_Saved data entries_
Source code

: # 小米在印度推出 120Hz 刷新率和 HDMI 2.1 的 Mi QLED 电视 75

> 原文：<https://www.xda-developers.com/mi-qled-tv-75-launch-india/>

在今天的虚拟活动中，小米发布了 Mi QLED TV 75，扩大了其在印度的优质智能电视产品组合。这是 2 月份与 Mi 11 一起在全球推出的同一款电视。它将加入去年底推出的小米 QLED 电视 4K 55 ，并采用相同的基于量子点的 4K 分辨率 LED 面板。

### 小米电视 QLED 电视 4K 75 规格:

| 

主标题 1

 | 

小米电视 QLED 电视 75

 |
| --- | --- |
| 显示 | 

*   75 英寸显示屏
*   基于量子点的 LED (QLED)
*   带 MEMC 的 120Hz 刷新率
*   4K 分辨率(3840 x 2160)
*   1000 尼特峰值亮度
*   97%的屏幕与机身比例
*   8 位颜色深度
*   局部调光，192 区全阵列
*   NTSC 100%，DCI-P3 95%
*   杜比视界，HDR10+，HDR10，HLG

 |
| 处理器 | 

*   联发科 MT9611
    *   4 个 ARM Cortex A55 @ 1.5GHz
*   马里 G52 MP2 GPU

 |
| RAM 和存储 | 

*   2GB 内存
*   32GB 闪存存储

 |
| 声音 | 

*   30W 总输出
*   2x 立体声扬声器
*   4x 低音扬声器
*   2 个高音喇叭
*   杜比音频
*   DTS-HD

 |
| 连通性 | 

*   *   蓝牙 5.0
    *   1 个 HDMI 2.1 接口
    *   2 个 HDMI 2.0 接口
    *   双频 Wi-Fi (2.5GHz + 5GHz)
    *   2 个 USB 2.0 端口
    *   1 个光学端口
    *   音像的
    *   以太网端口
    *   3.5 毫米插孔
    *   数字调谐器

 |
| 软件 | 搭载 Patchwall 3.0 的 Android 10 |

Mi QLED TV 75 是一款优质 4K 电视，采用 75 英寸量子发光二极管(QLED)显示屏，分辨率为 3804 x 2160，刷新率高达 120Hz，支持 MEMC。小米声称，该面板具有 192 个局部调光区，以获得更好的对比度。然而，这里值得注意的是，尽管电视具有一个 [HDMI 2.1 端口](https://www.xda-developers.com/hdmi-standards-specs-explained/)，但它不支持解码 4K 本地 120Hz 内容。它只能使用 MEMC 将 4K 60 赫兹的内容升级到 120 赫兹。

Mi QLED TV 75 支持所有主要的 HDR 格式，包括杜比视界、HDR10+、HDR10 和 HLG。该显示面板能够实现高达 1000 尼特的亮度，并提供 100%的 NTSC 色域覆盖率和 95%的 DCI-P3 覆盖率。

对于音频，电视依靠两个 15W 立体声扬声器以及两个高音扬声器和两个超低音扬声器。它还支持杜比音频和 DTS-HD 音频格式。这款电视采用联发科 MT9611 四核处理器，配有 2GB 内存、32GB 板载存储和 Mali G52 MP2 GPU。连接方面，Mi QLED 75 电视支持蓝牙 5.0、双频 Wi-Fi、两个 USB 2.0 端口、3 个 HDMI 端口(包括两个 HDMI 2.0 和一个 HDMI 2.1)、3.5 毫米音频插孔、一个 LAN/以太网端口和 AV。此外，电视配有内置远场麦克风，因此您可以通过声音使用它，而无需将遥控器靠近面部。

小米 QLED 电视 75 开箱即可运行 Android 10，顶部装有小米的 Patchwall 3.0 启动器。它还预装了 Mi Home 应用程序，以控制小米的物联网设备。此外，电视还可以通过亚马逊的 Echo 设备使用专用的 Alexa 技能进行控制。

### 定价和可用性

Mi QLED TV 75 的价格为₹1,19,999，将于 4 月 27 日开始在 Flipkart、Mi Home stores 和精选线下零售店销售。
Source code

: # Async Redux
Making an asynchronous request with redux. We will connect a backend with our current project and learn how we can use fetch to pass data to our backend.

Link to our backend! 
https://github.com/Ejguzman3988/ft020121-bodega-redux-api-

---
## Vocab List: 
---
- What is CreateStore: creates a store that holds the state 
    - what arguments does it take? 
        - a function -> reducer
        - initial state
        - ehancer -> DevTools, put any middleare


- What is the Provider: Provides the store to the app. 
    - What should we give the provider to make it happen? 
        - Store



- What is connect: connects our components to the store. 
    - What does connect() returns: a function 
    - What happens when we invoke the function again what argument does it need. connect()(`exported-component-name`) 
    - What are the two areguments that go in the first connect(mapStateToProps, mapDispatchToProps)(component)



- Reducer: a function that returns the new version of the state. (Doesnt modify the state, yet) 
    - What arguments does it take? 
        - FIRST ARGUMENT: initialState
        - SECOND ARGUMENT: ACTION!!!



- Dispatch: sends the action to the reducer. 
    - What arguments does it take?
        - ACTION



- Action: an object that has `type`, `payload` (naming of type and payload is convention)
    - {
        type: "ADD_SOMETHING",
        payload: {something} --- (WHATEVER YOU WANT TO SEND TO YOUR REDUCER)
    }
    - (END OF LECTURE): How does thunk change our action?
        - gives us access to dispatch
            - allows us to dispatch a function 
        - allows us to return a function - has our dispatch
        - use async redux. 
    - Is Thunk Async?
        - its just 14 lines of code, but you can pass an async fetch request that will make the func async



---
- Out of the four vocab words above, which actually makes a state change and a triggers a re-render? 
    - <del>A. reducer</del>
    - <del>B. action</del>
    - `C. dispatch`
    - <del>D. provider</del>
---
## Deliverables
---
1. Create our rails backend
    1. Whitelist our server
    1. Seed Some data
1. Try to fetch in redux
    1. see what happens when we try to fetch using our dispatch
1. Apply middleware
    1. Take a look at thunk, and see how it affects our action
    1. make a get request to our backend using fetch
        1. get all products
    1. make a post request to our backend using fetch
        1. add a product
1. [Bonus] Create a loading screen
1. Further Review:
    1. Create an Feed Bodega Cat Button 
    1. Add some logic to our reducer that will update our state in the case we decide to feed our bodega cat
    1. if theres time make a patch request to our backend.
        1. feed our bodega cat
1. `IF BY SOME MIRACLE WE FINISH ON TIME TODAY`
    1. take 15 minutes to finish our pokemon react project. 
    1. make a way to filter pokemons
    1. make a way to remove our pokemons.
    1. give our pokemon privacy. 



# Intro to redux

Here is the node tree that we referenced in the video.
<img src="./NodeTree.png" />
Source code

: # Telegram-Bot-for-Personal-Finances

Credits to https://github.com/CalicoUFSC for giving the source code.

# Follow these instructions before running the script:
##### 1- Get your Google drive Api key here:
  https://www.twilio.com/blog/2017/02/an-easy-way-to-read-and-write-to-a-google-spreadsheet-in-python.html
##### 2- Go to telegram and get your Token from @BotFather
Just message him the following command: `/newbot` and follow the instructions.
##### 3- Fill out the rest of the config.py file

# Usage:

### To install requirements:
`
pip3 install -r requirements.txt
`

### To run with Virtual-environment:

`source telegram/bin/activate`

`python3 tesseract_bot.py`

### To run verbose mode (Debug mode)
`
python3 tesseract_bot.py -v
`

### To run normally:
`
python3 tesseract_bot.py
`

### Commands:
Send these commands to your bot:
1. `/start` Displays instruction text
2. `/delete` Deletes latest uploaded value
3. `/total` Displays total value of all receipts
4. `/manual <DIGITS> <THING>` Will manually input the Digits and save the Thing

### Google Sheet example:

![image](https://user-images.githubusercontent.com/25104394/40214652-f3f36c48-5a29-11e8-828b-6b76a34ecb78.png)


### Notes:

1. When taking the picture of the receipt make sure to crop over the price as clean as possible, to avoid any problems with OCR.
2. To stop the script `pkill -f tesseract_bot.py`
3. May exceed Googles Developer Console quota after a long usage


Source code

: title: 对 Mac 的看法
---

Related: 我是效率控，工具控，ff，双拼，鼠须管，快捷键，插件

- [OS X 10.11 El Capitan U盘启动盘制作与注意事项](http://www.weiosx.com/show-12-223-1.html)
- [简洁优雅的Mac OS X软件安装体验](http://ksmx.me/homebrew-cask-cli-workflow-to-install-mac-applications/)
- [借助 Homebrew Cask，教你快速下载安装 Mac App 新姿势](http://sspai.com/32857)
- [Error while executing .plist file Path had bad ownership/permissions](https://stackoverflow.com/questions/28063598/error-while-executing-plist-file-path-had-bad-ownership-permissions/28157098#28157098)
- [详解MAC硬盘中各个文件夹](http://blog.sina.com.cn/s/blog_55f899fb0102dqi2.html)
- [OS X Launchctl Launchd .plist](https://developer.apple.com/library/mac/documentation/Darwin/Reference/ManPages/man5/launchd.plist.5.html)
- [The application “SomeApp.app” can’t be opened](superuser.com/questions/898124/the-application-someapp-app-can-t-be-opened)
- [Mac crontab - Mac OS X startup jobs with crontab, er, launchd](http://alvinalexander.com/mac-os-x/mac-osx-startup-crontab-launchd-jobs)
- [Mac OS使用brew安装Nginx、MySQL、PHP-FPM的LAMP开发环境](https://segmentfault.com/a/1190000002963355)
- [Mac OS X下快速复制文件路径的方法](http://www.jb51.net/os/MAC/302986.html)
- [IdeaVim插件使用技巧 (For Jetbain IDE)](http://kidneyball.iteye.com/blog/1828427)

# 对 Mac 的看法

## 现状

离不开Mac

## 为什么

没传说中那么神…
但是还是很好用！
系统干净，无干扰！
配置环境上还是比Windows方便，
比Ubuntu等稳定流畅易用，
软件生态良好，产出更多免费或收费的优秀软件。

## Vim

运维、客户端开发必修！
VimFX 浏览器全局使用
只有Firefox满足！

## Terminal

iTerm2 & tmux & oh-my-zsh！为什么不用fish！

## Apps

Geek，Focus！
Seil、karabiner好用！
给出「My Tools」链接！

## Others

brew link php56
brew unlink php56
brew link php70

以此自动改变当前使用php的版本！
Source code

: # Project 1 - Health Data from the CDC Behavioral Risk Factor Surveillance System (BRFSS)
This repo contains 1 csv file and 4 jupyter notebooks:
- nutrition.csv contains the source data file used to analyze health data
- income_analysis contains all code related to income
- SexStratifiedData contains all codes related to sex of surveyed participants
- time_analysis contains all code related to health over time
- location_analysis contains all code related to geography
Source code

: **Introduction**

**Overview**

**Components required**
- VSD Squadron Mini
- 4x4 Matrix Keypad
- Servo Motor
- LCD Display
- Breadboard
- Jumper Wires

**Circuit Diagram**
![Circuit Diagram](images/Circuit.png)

_About this exercise_
Count how many lines of the records hold the string "from"; the answer is that number alone.

_Solution below_
2